The Office of Rail and Road’s (ORR) annual assessment of Network Rail finds the company has continued to deliver its planned efficiencies in 2021/22 but warns it must carefully manage its financial risks, particularly in the context of rising inflation.
The report shows Network Rail delivered £840 million of efficiency improvements for the year, above its £830 million target. Most of Network Rail’s five regions met or exceeded their annual efficiency targets.
The Eastern region delivered best, achieving £251 million, 30% of the £840 million total. However, ORR is concerned about Network Rail Scotland’s delivery of efficiencies as it reported only £64 million, 21% behind its target.
ORR reports that Network Rail’s delivery of renewal work varied by region, and performance of its infrastructure was mixed, with a continued focus needed on improving its structures examinations of, for example, railway bridges and tunnels.
The regulator found Network Rail has made good progress against recommendations made following the fatal derailment at Carmont, Aberdeenshire in 2020. ORR highlights that to deliver long-term improvements, sustained focus is needed on implementing those recommendations, such as improved response to extreme weather.

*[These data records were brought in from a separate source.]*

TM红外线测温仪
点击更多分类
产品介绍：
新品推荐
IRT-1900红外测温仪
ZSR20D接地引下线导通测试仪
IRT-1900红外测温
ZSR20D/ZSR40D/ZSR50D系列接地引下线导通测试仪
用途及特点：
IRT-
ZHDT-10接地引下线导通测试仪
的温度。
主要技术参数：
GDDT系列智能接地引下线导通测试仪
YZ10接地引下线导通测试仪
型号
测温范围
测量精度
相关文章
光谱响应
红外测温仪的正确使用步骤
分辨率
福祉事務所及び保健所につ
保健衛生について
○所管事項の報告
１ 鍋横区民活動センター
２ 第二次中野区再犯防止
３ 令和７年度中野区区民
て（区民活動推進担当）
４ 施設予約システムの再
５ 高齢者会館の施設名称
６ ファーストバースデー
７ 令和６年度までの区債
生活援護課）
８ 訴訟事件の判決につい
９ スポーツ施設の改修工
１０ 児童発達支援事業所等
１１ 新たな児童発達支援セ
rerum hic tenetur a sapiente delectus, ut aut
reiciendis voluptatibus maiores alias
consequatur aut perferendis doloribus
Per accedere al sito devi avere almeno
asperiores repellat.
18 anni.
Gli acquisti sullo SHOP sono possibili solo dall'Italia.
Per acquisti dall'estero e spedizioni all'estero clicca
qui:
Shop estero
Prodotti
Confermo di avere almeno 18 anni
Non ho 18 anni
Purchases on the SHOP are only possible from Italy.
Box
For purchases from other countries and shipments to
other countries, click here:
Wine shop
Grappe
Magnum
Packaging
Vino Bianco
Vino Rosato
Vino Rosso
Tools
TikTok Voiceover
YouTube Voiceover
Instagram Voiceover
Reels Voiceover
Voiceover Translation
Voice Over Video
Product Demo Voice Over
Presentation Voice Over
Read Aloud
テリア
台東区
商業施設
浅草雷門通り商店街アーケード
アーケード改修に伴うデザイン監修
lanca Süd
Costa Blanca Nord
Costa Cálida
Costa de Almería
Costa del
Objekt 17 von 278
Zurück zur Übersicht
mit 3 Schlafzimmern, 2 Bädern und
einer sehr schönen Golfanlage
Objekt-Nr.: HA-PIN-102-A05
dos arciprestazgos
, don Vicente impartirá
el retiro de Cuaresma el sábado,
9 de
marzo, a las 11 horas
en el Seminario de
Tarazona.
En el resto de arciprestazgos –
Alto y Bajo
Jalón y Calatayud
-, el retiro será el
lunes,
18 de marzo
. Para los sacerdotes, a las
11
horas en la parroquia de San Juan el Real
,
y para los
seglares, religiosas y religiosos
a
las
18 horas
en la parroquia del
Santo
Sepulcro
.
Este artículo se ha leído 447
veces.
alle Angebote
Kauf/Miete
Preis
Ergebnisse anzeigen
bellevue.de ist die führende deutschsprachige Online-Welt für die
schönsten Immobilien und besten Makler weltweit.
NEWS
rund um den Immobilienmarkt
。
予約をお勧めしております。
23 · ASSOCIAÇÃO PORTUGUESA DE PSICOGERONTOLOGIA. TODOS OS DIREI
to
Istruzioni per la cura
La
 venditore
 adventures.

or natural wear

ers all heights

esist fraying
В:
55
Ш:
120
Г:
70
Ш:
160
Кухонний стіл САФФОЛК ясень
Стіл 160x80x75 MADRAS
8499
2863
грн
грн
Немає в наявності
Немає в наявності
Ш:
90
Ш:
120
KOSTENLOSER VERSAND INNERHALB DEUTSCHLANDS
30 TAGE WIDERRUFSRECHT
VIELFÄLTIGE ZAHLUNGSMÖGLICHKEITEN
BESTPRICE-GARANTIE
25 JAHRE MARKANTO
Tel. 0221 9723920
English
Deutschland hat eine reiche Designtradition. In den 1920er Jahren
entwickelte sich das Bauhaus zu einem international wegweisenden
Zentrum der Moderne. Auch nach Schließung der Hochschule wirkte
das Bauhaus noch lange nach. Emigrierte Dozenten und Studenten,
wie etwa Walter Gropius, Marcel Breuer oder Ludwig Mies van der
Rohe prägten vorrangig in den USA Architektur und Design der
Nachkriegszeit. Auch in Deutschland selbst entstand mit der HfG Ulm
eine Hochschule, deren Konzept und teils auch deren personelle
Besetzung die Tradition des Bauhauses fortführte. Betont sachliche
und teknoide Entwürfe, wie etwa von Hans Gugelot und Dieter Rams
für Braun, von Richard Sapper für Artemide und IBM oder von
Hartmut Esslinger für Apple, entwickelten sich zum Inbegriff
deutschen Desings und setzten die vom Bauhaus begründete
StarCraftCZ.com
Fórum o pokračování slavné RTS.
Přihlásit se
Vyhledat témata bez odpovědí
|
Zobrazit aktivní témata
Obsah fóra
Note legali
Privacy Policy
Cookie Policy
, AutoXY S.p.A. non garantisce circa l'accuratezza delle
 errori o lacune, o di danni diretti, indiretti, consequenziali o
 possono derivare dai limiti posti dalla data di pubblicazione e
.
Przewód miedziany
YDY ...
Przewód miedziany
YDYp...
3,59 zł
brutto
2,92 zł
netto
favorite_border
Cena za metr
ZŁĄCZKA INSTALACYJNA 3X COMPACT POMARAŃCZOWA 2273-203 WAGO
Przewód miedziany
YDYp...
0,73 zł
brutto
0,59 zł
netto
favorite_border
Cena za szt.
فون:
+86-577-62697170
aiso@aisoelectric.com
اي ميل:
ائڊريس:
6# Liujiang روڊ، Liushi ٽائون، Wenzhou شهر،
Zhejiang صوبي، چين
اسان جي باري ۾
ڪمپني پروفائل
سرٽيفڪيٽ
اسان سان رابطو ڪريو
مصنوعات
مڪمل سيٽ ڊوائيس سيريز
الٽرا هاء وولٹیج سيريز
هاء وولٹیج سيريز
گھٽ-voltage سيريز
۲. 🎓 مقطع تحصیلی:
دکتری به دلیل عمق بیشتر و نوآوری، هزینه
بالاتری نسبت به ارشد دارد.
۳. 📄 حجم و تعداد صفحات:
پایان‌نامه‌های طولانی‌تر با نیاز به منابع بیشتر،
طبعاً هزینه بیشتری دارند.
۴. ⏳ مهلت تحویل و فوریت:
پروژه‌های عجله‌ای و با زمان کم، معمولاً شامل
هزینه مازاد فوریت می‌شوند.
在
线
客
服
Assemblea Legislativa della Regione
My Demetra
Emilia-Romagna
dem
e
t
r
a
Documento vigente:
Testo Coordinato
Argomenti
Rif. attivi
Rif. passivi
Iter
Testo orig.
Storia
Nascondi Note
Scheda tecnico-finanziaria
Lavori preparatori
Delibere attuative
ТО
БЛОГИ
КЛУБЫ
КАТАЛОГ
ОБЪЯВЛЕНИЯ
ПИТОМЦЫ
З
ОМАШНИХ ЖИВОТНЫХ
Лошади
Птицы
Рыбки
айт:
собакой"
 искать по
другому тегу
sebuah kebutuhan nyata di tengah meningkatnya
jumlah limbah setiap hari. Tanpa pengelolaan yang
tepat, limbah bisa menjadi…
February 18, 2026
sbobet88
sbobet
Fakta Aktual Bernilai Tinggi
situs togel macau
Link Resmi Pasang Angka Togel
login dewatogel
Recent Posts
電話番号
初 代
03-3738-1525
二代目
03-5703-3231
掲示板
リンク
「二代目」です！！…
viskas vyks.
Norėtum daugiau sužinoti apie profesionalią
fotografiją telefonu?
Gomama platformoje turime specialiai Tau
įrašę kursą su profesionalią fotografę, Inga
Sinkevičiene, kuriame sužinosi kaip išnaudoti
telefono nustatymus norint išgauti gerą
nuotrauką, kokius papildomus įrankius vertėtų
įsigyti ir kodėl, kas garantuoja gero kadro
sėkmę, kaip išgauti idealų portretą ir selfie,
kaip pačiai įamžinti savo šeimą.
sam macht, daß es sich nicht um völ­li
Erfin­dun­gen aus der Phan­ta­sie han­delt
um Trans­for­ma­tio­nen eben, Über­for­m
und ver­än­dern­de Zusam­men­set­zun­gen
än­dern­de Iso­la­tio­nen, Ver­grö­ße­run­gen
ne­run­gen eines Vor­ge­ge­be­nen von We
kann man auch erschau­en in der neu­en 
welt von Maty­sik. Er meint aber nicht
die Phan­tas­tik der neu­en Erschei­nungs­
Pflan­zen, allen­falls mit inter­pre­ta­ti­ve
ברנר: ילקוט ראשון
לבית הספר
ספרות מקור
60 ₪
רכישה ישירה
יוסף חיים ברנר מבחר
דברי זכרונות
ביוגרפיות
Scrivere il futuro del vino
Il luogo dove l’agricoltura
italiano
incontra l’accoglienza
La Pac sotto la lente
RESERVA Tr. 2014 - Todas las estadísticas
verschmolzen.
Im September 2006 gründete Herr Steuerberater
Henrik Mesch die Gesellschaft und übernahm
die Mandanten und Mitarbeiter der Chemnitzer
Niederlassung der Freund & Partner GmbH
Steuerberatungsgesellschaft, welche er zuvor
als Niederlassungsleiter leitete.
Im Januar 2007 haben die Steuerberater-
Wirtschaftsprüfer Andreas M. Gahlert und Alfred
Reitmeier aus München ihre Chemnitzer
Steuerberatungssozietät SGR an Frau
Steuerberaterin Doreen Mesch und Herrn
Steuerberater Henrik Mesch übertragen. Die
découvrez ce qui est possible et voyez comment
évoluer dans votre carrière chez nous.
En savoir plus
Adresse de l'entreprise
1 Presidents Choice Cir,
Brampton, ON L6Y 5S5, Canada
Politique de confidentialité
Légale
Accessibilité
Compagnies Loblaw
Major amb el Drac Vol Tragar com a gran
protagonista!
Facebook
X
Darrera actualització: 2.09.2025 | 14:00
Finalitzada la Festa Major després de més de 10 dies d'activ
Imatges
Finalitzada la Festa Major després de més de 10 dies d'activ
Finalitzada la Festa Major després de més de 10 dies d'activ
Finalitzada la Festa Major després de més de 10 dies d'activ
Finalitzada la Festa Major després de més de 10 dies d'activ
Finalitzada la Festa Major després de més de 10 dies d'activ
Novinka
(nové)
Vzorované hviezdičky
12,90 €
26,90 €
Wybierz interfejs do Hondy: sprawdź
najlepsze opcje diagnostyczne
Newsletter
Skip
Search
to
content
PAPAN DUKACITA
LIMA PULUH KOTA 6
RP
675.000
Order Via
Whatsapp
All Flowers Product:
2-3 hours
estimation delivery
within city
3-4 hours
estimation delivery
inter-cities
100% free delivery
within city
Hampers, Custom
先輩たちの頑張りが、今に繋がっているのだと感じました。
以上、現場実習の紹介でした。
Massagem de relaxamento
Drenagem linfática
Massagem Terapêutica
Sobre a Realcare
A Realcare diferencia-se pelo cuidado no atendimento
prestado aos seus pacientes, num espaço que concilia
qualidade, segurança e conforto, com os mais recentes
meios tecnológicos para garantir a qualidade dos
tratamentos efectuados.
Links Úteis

The annual assessment also highlighted that train service performance worsened from the record high levels of the previous year as the network became busier. But it remained generally better than before the pandemic.
Train service performance in Network Rail’s Wales and Western region declined faster than the other regions. Particularly in Wales, ORR wants to see clear and targeted plans that will deliver improvements for passengers and freight users.
ORR Chief Executive John Larkinson said:
“Network Rail has played a key role in ensuring we continue to have one of the safest railways in Europe. Its delivery of efficiencies remains strong but financial risks, including inflation, need to be carefully managed.
“There are only two years left in Control Period 6, which runs from 2019 to 2024, and an increase in financial risks could result in delayed work and under delivery of planned efficiencies.
“And as work continues with government to facilitate rail reform, Network Rail needs to keep focused on getting the basics right. This includes maintaining safe and reliable infrastructure and delivering on financial efficiencies, to protect the interests of both taxpayers and rail users.”